◆ TASK OBJECTIVE:
Check each line of the data below for the word "lines", then extract the ones that have it.

================

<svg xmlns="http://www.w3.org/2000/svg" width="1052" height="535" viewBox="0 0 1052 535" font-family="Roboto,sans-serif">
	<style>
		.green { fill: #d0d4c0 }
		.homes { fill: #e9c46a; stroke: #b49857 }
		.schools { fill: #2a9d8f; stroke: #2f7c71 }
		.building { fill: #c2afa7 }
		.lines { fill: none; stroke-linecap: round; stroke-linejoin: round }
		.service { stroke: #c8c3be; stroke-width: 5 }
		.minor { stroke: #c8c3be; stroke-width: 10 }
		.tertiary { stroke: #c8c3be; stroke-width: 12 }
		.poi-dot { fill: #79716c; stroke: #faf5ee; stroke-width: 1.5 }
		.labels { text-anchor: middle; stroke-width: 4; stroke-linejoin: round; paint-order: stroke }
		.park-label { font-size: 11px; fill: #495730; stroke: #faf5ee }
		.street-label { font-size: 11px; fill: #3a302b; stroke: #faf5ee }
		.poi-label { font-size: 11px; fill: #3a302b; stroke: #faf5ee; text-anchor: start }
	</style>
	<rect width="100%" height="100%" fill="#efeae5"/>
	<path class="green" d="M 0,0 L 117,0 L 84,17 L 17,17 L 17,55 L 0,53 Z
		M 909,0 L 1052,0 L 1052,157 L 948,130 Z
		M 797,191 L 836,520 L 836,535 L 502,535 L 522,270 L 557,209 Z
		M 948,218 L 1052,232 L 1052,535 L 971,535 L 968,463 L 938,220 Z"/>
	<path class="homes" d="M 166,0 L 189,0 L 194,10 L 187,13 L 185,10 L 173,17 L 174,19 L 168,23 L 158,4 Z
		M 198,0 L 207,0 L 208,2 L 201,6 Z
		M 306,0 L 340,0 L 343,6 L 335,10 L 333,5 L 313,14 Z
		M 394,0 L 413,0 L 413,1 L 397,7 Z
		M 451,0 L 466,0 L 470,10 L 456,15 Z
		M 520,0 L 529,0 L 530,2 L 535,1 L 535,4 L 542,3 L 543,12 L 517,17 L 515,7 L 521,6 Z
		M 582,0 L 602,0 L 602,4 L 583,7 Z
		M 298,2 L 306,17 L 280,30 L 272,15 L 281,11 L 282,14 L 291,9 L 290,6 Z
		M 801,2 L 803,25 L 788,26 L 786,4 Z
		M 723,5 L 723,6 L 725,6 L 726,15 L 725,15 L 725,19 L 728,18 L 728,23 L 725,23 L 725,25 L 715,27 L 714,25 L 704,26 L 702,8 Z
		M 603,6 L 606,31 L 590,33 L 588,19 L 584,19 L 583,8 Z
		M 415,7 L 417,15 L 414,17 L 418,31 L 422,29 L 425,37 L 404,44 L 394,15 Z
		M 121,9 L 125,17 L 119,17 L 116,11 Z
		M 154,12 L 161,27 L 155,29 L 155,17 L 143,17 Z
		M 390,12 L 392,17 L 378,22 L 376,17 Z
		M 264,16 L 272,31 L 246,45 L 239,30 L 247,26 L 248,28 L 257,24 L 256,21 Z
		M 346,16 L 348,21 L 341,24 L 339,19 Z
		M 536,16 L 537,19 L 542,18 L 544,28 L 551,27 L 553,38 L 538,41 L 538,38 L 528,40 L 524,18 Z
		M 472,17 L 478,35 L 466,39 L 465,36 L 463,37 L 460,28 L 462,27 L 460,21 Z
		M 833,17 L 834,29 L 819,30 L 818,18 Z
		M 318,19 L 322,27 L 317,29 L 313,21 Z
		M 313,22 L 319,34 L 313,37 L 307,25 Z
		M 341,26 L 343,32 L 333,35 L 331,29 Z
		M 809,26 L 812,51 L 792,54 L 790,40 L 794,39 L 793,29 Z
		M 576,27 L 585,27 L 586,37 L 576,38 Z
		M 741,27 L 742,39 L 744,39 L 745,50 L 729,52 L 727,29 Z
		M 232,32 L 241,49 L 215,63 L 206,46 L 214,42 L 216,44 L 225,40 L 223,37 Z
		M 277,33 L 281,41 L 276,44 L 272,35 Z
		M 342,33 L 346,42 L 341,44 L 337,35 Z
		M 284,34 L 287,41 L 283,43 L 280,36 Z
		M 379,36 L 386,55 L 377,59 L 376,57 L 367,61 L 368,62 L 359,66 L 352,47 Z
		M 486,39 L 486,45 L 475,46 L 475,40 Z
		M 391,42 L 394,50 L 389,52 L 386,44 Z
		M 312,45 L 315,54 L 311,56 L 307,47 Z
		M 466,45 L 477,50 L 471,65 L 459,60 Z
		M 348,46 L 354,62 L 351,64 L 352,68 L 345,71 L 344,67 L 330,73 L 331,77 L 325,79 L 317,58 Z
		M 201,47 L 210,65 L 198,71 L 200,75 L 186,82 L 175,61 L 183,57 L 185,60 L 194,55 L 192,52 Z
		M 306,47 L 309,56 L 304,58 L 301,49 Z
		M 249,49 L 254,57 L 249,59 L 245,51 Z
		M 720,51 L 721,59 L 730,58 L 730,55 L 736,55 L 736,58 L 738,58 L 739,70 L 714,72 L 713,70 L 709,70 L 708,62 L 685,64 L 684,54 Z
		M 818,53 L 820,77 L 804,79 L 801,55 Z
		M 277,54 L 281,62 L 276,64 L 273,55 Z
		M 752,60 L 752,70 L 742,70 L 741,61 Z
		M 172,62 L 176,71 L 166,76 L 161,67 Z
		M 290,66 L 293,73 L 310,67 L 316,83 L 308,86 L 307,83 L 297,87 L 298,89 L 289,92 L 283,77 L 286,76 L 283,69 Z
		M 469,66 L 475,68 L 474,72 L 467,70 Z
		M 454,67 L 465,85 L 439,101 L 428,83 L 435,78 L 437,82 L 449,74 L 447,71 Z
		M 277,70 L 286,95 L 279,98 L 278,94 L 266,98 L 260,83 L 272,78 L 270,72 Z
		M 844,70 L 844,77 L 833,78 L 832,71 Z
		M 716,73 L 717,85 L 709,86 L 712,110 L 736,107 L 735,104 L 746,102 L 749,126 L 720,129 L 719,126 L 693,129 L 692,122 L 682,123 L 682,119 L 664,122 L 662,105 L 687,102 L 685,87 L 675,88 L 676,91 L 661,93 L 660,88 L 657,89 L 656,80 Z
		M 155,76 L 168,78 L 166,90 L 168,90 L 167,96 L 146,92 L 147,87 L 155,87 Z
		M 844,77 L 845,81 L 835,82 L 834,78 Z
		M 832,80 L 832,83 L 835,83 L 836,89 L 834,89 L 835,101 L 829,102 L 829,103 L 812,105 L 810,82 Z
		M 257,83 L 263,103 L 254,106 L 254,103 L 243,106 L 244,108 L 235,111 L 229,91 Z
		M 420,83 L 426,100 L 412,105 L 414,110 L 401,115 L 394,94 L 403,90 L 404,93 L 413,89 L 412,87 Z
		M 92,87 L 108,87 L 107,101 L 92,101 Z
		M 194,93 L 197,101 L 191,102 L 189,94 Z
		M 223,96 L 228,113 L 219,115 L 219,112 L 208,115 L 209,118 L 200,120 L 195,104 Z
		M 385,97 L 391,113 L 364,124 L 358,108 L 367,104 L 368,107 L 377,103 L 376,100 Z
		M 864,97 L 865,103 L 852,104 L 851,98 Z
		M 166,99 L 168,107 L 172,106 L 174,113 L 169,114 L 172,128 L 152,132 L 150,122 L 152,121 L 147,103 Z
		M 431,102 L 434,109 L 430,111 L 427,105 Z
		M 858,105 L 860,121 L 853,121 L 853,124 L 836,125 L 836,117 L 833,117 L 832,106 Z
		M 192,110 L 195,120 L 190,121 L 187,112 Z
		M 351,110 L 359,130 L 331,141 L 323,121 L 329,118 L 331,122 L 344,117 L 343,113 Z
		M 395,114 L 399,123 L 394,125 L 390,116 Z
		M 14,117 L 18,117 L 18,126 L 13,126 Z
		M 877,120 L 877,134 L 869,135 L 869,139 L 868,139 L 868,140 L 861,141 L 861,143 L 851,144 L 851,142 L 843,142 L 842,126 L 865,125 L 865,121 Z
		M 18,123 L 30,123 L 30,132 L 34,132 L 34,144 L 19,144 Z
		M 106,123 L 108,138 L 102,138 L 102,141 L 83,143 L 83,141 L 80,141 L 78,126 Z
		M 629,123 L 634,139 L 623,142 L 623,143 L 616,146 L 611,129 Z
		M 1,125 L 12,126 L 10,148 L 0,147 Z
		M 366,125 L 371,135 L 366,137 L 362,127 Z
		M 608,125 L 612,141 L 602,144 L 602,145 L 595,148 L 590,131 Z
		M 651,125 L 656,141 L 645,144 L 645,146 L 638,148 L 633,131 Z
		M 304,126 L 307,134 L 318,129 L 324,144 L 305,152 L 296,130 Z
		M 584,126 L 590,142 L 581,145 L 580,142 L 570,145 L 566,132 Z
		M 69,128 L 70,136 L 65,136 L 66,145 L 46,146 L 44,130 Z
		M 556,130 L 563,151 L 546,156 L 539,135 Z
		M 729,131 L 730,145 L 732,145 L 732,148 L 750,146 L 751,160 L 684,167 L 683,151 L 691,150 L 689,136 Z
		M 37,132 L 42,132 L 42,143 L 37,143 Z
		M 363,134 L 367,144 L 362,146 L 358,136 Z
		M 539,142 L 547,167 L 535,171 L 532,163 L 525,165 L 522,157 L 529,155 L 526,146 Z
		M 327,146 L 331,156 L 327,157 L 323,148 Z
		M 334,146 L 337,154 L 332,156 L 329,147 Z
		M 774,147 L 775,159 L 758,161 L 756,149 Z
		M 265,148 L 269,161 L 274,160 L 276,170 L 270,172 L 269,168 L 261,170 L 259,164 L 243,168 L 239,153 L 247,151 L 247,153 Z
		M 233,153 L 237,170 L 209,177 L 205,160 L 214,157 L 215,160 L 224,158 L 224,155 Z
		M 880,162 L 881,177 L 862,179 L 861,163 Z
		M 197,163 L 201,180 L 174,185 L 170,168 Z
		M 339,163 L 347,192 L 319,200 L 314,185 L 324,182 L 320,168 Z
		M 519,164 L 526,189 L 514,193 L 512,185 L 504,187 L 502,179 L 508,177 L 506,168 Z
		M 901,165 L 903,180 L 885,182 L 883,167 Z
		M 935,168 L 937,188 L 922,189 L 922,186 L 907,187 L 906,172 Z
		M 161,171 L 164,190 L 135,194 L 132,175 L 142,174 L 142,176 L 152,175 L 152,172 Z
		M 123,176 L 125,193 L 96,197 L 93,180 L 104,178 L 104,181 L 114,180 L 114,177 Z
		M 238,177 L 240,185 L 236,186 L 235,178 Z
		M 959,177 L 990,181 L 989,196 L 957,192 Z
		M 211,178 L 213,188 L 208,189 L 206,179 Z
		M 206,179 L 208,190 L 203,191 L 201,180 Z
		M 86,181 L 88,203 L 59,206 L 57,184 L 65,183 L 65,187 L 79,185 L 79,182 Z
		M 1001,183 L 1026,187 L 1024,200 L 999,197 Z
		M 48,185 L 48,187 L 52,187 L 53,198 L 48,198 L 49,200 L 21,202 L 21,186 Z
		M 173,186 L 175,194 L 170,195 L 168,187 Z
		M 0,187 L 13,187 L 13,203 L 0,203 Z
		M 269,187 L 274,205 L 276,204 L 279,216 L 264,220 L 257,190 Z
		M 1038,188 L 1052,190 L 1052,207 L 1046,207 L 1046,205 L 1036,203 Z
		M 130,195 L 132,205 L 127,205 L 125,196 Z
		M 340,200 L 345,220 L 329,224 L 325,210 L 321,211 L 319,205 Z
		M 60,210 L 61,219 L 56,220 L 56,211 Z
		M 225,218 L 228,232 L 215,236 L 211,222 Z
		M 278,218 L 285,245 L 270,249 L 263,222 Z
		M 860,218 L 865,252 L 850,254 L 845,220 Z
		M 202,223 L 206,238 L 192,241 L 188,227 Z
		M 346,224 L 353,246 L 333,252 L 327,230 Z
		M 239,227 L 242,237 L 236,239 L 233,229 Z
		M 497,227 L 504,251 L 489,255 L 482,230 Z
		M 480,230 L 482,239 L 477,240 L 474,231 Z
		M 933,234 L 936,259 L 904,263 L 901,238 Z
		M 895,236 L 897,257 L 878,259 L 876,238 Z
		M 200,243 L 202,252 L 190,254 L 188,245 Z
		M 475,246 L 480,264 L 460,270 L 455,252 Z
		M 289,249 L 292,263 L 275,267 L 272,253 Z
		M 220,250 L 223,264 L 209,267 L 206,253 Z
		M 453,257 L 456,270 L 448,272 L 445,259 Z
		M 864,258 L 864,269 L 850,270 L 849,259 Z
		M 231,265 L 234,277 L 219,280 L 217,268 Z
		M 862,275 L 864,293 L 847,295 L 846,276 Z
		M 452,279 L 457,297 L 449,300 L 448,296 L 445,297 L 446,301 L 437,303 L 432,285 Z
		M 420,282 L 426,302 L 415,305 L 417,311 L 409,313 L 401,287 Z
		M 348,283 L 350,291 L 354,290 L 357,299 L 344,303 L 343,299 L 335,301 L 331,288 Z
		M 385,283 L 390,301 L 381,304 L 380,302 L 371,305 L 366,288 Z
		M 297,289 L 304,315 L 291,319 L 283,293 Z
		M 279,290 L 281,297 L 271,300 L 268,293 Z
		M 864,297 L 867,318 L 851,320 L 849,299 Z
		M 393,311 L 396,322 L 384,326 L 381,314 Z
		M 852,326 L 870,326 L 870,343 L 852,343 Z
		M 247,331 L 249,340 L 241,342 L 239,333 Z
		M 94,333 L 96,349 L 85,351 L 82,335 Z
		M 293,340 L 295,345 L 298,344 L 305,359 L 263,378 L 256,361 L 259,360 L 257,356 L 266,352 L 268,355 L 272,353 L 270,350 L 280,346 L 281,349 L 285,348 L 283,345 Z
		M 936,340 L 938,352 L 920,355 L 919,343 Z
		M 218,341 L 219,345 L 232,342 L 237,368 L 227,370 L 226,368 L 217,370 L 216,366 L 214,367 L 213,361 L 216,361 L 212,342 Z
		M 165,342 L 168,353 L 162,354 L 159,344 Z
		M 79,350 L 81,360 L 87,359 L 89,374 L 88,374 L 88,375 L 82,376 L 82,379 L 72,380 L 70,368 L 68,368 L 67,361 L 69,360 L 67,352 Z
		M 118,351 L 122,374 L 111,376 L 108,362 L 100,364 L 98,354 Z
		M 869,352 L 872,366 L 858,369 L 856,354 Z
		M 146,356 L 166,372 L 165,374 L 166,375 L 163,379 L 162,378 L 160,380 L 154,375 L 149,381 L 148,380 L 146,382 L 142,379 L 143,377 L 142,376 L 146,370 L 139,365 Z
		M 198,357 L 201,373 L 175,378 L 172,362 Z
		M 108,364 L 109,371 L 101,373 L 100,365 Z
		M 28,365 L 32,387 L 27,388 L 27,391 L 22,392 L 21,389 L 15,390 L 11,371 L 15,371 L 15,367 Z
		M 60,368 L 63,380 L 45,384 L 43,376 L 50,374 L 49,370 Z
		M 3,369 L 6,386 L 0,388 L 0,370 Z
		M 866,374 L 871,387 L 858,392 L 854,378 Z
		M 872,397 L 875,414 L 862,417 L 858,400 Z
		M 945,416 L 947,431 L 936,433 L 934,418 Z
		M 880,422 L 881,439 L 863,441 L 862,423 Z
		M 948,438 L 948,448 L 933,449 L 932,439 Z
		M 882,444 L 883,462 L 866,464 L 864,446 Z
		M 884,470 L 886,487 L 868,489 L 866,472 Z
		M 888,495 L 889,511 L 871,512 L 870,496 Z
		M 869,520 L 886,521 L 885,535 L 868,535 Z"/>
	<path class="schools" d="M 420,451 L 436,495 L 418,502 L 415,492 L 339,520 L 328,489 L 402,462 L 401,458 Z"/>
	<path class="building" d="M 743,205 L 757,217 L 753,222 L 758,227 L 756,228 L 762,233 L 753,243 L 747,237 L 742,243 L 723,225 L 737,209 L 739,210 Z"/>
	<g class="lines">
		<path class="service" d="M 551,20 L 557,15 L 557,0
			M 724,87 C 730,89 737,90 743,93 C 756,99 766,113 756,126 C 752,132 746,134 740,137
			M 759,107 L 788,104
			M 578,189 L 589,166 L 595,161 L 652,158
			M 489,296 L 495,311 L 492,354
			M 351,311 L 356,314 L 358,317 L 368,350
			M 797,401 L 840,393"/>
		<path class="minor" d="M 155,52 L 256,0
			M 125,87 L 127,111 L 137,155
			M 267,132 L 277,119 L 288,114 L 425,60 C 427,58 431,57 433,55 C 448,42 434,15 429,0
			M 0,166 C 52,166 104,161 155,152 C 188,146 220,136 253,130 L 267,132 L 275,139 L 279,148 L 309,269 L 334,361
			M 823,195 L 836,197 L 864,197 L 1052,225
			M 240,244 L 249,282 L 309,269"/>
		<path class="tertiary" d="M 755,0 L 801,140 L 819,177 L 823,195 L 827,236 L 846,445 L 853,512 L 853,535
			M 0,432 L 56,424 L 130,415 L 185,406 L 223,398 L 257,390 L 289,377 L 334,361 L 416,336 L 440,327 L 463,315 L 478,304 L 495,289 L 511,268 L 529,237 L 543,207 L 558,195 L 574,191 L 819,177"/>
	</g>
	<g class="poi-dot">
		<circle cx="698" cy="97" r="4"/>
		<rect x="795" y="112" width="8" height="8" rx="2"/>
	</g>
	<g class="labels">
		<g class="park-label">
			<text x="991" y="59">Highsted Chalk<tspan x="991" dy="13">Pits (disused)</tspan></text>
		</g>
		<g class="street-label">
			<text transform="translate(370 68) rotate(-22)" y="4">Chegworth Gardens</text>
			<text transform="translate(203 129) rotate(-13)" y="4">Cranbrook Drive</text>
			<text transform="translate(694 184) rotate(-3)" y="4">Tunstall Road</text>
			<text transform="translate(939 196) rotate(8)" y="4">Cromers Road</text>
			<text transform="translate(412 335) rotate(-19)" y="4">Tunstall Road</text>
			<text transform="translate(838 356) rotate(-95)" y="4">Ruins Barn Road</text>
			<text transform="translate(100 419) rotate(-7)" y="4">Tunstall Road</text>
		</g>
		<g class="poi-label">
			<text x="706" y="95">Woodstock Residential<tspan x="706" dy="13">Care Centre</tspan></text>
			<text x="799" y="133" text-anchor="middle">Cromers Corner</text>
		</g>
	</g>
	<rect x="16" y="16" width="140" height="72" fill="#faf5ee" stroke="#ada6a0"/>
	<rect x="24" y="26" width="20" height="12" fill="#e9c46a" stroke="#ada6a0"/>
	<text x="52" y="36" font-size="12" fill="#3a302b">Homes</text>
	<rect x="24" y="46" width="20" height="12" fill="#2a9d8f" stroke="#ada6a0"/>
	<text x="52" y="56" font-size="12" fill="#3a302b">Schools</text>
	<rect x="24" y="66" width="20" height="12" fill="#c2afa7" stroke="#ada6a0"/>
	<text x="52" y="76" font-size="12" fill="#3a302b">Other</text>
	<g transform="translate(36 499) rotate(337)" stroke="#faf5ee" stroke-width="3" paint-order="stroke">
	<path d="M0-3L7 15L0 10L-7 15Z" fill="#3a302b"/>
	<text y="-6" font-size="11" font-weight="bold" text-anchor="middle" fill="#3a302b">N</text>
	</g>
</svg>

================

◆ FINISHED EXERCISE:
		.lines { fill: none; stroke-linecap: round; stroke-linejoin: round }
	<g class="lines">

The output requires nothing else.